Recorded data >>
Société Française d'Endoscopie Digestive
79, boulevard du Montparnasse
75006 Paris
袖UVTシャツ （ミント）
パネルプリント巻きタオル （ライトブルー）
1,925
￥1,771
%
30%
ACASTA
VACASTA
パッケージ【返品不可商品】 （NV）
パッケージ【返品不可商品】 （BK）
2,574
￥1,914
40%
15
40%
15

To do >> Reproduce every line of the data above verbatim, keeping the original order, spelling, characters, and line breaks.

Task solution >>
Société Française d'Endoscopie Digestive
79, boulevard du Montparnasse
75006 Paris
袖UVTシャツ （ミント）
パネルプリント巻きタオル （ライトブルー）
1,925
￥1,771
%
30%
ACASTA
VACASTA
パッケージ【返品不可商品】 （NV）
パッケージ【返品不可商品】 （BK）
2,574
￥1,914
40%
15
40%
15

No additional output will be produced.